His peers were masking up in self-preservation. Glenn Hall, who once sustained 25 stitches in a single game, and had initially thought Plante a “wimp” for wearing a mask, wore one himself as a member of the Blues in ’68, when he was 37, and shared goaltending duties with he 40-year-old Plante. Like Henry Ford—who was born during the Civil War and died in 1947, when there were more than 30 million cars on American roads—Plante lived to see his creation proliferate.
In a brawl-filled game in 1971, Rangers forward Vic Hadfield ripped the mask off Maple Leafs goalie Bernie Parent and threw it into the stands at Madison Square Garden, where fans formed a bucket brigade to spirit it from security guards and into oblivion.
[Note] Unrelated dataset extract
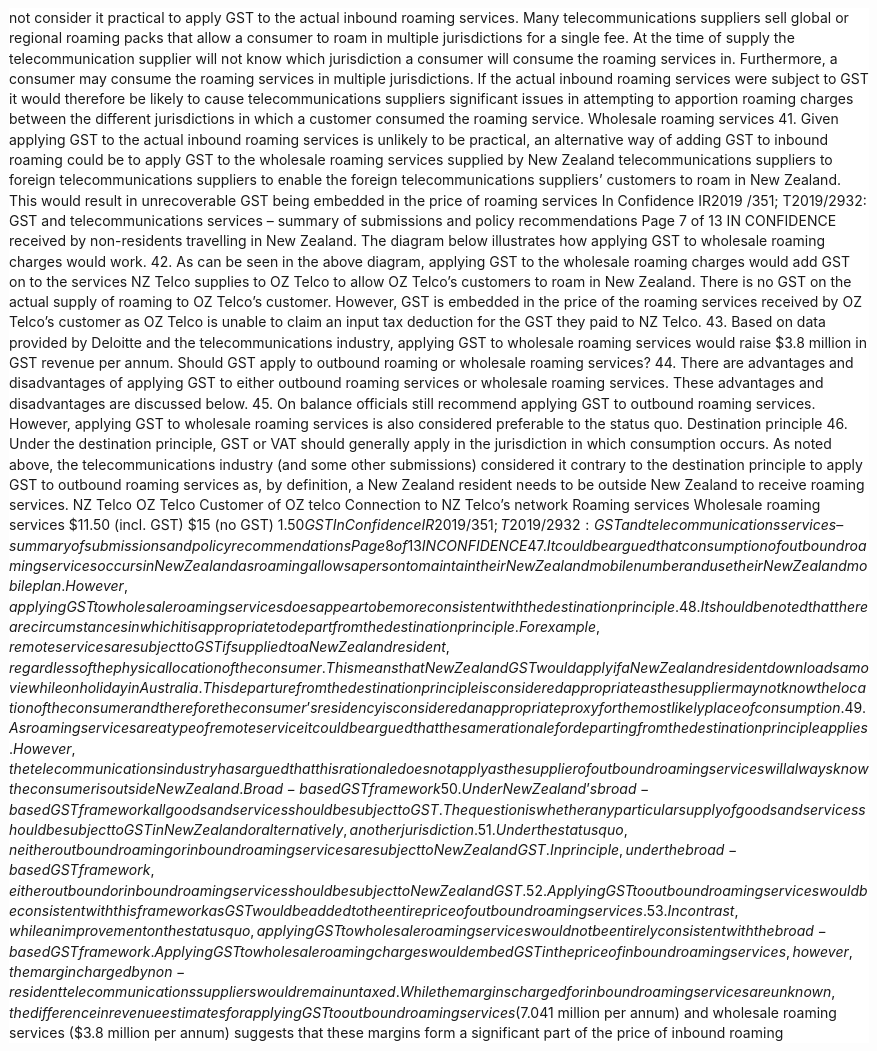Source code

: not consider it practical to apply GST to the actual inbound roaming services. Many telecommunications suppliers sell global or regional roaming packs that allow a consumer to roam in multiple jurisdictions for a single fee. At the time of supply the telecommunication supplier will not know which jurisdiction a consumer will consume the roaming services in. Furthermore, a consumer may consume the roaming services in multiple jurisdictions. If the actual inbound roaming services were subject to GST it would therefore be likely to cause telecommunications suppliers significant issues in attempting to apportion roaming charges between the different jurisdictions in which a customer consumed the roaming service. Wholesale roaming services 41. Given applying GST to the actual inbound roaming services is unlikely to be practical, an alternative way of adding GST to inbound roaming could be to apply GST to the wholesale roaming services supplied by New Zealand telecommunications suppliers to foreign telecommunications suppliers to enable the foreign telecommunications suppliers’ customers to roam in New Zealand. This would result in unrecoverable GST being embedded in the price of roaming services In Confidence IR2019 /351; T2019/2932: GST and telecommunications services – summary of submissions and policy recommendations Page 7 of 13 IN CONFIDENCE received by non-residents travelling in New Zealand. The diagram below illustrates how applying GST to wholesale roaming charges would work. 42. As can be seen in the above diagram, applying GST to the wholesale roaming charges would add GST on to the services NZ Telco supplies to OZ Telco to allow OZ Telco’s customers to roam in New Zealand. There is no GST on the actual supply of roaming to OZ Telco’s customer. However, GST is embedded in the price of the roaming services received by OZ Telco’s customer as OZ Telco is unable to claim an input tax deduction for the GST they paid to NZ Telco. 43. Based on data provided by Deloitte and the telecommunications industry, applying GST to wholesale roaming services would raise $3.8 million in GST revenue per annum. Should GST apply to outbound roaming or wholesale roaming services? 44. There are advantages and disadvantages of applying GST to either outbound roaming services or wholesale roaming services. These advantages and disadvantages are discussed below. 45. On balance officials still recommend applying GST to outbound roaming services. However, applying GST to wholesale roaming services is also considered preferable to the status quo. Destination principle 46. Under the destination principle, GST or VAT should generally apply in the jurisdiction in which consumption occurs. As noted above, the telecommunications industry (and some other submissions) considered it contrary to the destination principle to apply GST to outbound roaming services as, by definition, a New Zealand resident needs to be outside New Zealand to receive roaming services. NZ Telco OZ Telco Customer of OZ telco Connection to NZ Telco’s network Roaming services Wholesale roaming services $11.50 (incl. GST) $15 (no GST) $1.50 GST In Confidence IR2019 /351; T2019/2932: GST and telecommunications services – summary of submissions and policy recommendations Page 8 of 13 IN CONFIDENCE 47. It could be argued that consumption of outbound roaming services occurs in New Zealand as roaming allows a person to maintain their New Zealand mobile number and use their New Zealand mobile plan. However, applying GST to wholesale roaming services does appear to be more consistent with the destination principle. 48. It should be noted that there are circumstances in which it is appropriate to depart from the destination principle. For example, remote services are subject to GST if supplied to a New Zealand resident, regardless of the physical location of the consumer. This means that New Zealand GST would apply if a New Zealand resident downloads a movie while on holiday in Australia. This departure from the destination principle is considered appropriate as the supplier may not know the location of the consumer and therefore the consumer’s residency is considered an appropriate proxy for the most likely place of consumption. 49. As roaming services are a type of remote service it could be argued that the same rationale for departing from the destination principle applies. However, the telecommunications industry has argued that this rationale does not apply as the supplier of outbound roaming services will always know the consumer is outside New Zealand. Broad-based GST framework 50. Under New Zealand’s broad-based GST framework all goods and services should be subject to GST. The question is whether any particular supply of goods and services should be subject to GST in New Zealand or alternatively, another jurisdiction. 51. Under the status quo, neither outbound roaming or inbound roaming services are subject to New Zealand GST. In principle, under the broad-based GST framework, either outbound or inbound roaming services should be subject to New Zealand GST. 52. Applying GST to outbound roaming services would be consistent with this framework as GST would be added to the entire price of outbound roaming services. 53. In contrast, while an improvement on the status quo, applying GST to wholesale roaming services would not be entirely consistent with the broad-based GST framework. Applying GST to wholesale roaming charges would embed GST in the price of inbound roaming services, however, the margin charged by non-resident telecommunications suppliers would remain untaxed. While the margins charged for inbound roaming services are unknown, the difference in revenue estimates for applying GST to outbound roaming services ($7.041 million per annum) and wholesale roaming services ($3.8 million per annum) suggests that these margins form a significant part of the price of inbound roaming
Like Plante before him, Parent—who had only the one mask—refused to continue playing without protection. And so he was replaced by Toronto’s backup goalie, Jacques Plante, who was nearly 42, still playing at the scene of his historic stand. Parent would be back in goal a couple of nights later in a new mask, having paid $150 to its manufacturer: a Montreal company owned by Plante.
Gump Worsley was still not among Plante’s customers. He soldiered on without a mask, incurring horrific injuries, though not all of them facial. His ear was once blackened like restaurant tilapia by a Bobby Hull slapshot. The scar on his right arm was a souvenir of Hull’s skate blade. “The blood flowed like soup,” Gump said of that particular injury, and the dentally ravaged Gumper knew soup—and other entrees that could be sipped, slurped or gummed. In 1960, after losing a tooth and getting seven stitches, Gump doubled down and said he wouldn’t even wear a mask in practice. Jocular, sprightly and lovable, Worsley thought “face cuts and stitches shouldn’t count as injuries in hockey.” And besides, he said, you can always get new teeth. By ’71, when he was 42 and growing wistful—when almost all of the goalies around him had put one on—Gump sighed: “It’s too late to wear a mask. The movie talent scouts have written me off.”
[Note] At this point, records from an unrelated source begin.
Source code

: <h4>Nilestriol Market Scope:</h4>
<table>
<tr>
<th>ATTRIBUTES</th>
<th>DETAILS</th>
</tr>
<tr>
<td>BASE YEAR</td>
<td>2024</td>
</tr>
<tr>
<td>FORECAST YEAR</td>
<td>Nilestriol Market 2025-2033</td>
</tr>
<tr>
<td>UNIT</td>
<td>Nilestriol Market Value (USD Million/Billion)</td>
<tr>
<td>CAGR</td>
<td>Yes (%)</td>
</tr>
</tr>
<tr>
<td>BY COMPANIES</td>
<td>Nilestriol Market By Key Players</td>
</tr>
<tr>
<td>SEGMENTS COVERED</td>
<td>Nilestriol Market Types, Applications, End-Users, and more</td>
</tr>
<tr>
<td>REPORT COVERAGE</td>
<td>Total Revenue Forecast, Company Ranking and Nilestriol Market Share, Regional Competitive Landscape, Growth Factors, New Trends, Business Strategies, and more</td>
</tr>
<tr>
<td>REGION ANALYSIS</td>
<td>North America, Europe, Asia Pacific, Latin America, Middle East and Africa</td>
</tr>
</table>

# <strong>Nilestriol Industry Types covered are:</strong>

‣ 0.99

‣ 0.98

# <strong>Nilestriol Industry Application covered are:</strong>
But it’s never too late to do the right thing. And so Worsley had a minor epiphany. False teeth can help a man chew, but a glass eye can’t help him to see. In 1974, as a 45-year-old netminder with the abysmal Minnesota North Stars, Gump wore a mask for the final six games of his 21-year NHL career. “I still had my two eyes,” he reasoned. “I decided to thank God for small favors.”
Between Plante’s wearing a mask in 1959 and Worsley’s wearing one in 1974, the NHL had grown from six to 16 teams, necessitating a transition from train travel to flights. Fearless in net, Worsley was terrified of flying, something people did frequently before our current age of pandemic, when commercial air travel requires a mask that many still resist or resent.
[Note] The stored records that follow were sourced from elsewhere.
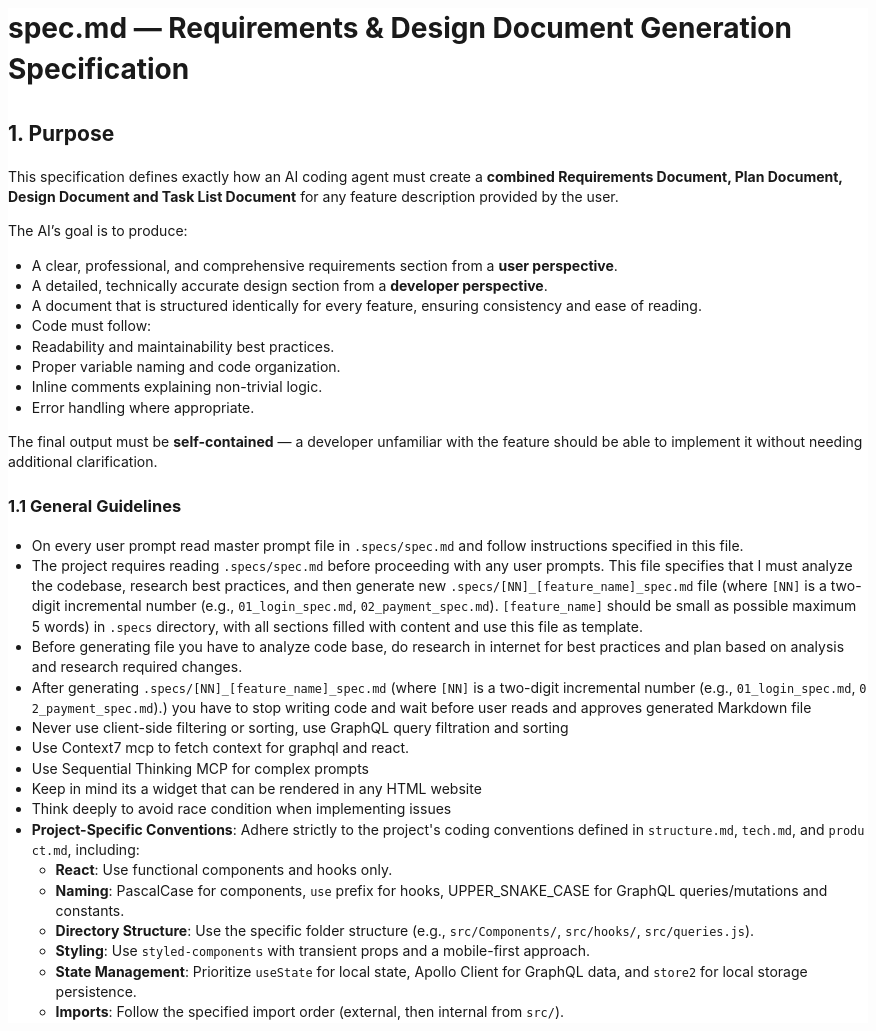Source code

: # spec.md — Requirements & Design Document Generation Specification

## 1\. Purpose

This specification defines exactly how an AI coding agent must create a **combined Requirements Document, Plan Document, Design Document and Task List Document** for any feature description provided by the user.

The AI’s goal is to produce:

  - A clear, professional, and comprehensive requirements section from a **user perspective**.
  - A detailed, technically accurate design section from a **developer perspective**.
  - A document that is structured identically for every feature, ensuring consistency and ease of reading.
  - Code must follow:
  - Readability and maintainability best practices.
  - Proper variable naming and code organization.
  - Inline comments explaining non-trivial logic.
  - Error handling where appropriate.

The final output must be **self-contained** — a developer unfamiliar with the feature should be able to implement it without needing additional clarification.

### 1.1 General Guidelines

  - On every user prompt read master prompt file in `.specs/spec.md` and follow instructions specified in this file.
  - The project requires reading `.specs/spec.md` before proceeding with any user prompts. This file specifies that I must analyze the codebase, research best practices, and then generate new `.specs/[NN]_[feature_name]_spec.md` file (where `[NN]` is a two-digit incremental number (e.g., `01_login_spec.md`, `02_payment_spec.md`). `[feature_name]` should be small as possible maximum 5 words) in `.specs` directory, with all sections filled with content and use this file as template.
  - Before generating file you have to analyze code base, do research in internet for best practices and plan based on analysis and research required changes.
  - After generating `.specs/[NN]_[feature_name]_spec.md` (where `[NN]` is a two-digit incremental number (e.g., `01_login_spec.md`, `02_payment_spec.md`).) you have to stop writing code and wait before user reads and approves generated Markdown file
  - Never use client-side filtering or sorting, use GraphQL query filtration and sorting
  - Use Context7 mcp to fetch context for graphql and react.
  - Use Sequential Thinking MCP for complex prompts
  - Keep in mind its a widget that can be rendered in any HTML website
  - Think deeply to avoid race condition when implementing issues
  - **Project-Specific Conventions**: Adhere strictly to the project's coding conventions defined in `structure.md`, `tech.md`, and `product.md`, including:
      - **React**: Use functional components and hooks only.
      - **Naming**: PascalCase for components, `use` prefix for hooks, UPPER\_SNAKE\_CASE for GraphQL queries/mutations and constants.
      - **Directory Structure**: Use the specific folder structure (e.g., `src/Components/`, `src/hooks/`, `src/queries.js`).
      - **Styling**: Use `styled-components` with transient props and a mobile-first approach.
      - **State Management**: Prioritize `useState` for local state, Apollo Client for GraphQL data, and `store2` for local storage persistence.
      - **Imports**: Follow the specified import order (external, then internal from `src/`).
Plante retired while in the Oilers’ training camp in ’75. He was 46 years old, the mask having extended his career even longer than he had thought possible. Plante moved to Switzerland, though he frequently flew back to North America to conduct goaltending clinics. Like the nervous-flyer Worsley, Plante could hear flight attendants on those transatlantic trips insist that he do what he had already done, so many years earlier: Place a mask over his own nose and mouth, before assisting others.